☰

ΑΙhub.org

An experimental design perspective on model-based reinforcement learning

by ML@CMU

19 May 2022

Preliminaries

In this work, we consider a RL agent that operates in an environment with unknown dynamics. This is a general RL model for decision-making problems in which the agent starts without any knowledge on how their actions impact the world. The agent then can query different state-action pairs to explore the environment and find a behavior policy that results in the best reward. For example, in the plasma control task, the states are various physical configurations of the plasma and possible actions include injecting power and changing the current. The agent does not have prior knowledge on how its actions impact the conditions of the plasma. Thus, it needs to quickly explore the space to ensure efficient and safe operation of the physical system—a requirement captured in the corresponding reward function.

Given that each observation of a state-action pair is costly, an agent needs to query as few state-action pairs as possible and in this work we develop an algorithm that informs the agent about which queries to make.

We operate under a setting we call transition query reinforcement learning (TQRL). In this setting, an agent can can sequentially query the dynamics at arbitrary states and actions to learn a good policy, essentially teleporting between states as it wishes. Traditionally, in the rollout setting, agents must simply choose actions and execute entire episodes to collect data. TQRL therefore is a slightly more informative form of access to the real environment.

Precise Definition of the Setup

More precisely: we address finite-horizon discrete time Markov Decision Processes (MDPs), which consist of a tuple $\langle\ \mathcal{S}, \mathcal{A}, T, r, p_0, H\rangle$ where:

$\mathcal{S}$ is the state space
$\mathcal{A}$ is the action space
$T$ (dynamics) is the stochastic transition function that maps (state, action) pairs $\mathcal{S} \times \mathcal{A}$ to a probability distribution over states $\mathcal{S}$
$r: \mathcal{S}\times\mathcal{A} \to \mathbb{R}$ is a reward function
$p_0$ is a start distribution over states $\Smathcal{S}$
$H$ is an integer-valued horizon, that is, the number of steps the agent will perform in the environment

We assume that all of these parameters are known besides dynamics $T$ . The key quantity that defines the behaviour of the agent is its policy $\pi: \mathcal{S} \to \mathcal{A}$ that tells the agent what action to take in a given state. Thus, the overall goal of the agent is to find a policy that maximizes the cumulative reward over the agent’s trajectory $\tau \sim p(\tau\mid \pi, T)$ followed by the agent. Formally, a trajectory is simply a sequence of (state, action) pairs $\tau = [s_0, a_0, \dots, a_{H -1}, s_H]$ , where $a_i = \pi(s_i)$ is an action taken by the agent at step $i$ and $s_i \sim T(s_{i-1}, a_{i-1})$ is a state in which agent was at time $i$ . Denoting the cumulative reward over trajectory $\tau$ as $R(\tau)$ , the agent needs to solve the following optimization problem:

$\max_\pi \mathbb{E}_{\tau \sim p(\tau\mid \pi, T)}\left[R(\tau)\right].$

We call an optimal policy for a given dynamics $T$ as $\pi^*_T$ . As we know the other parts of the MDP, to solve the optimization problem, we need to learn a model for the transition function $\hat{T}$ .

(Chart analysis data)
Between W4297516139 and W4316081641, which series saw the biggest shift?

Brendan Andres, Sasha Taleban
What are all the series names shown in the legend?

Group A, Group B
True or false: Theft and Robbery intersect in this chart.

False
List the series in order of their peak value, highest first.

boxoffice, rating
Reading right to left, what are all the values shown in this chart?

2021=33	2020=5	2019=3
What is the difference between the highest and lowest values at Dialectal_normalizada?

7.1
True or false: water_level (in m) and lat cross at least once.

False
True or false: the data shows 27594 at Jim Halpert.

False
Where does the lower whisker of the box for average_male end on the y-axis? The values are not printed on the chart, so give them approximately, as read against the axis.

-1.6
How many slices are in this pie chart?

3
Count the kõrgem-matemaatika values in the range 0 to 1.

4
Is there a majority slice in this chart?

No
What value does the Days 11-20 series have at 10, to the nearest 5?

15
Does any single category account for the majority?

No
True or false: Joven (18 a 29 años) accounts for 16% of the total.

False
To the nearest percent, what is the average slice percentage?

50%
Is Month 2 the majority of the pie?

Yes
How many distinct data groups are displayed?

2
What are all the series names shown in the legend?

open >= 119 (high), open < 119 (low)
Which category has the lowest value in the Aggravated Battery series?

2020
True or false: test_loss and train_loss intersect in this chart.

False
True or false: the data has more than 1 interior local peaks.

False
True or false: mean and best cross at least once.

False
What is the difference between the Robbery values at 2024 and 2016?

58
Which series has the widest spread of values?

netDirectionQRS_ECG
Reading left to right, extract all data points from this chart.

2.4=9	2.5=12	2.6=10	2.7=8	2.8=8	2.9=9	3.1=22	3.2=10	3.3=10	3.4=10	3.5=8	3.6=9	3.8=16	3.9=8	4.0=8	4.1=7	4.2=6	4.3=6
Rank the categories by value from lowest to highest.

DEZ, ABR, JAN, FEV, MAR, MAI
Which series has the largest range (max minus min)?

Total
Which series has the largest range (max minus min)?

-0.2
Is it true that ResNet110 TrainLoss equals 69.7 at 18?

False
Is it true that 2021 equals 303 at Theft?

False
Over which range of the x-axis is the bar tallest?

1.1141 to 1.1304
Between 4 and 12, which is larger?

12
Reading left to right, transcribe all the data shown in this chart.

- About this task -
Using the reinforcement learning text, list each component of the tuple that defines a finite-horizon discrete time MDP, together with what the text says it is.

- Result of the task -
- S: the state space
- A: the action space
- T (dynamics): the stochastic transition function that maps (state, action) pairs to a probability distribution over states
- r: a reward function
- p_0: a start distribution over states
- H: an integer-valued horizon, that is, the number of steps the agent will perform in the environment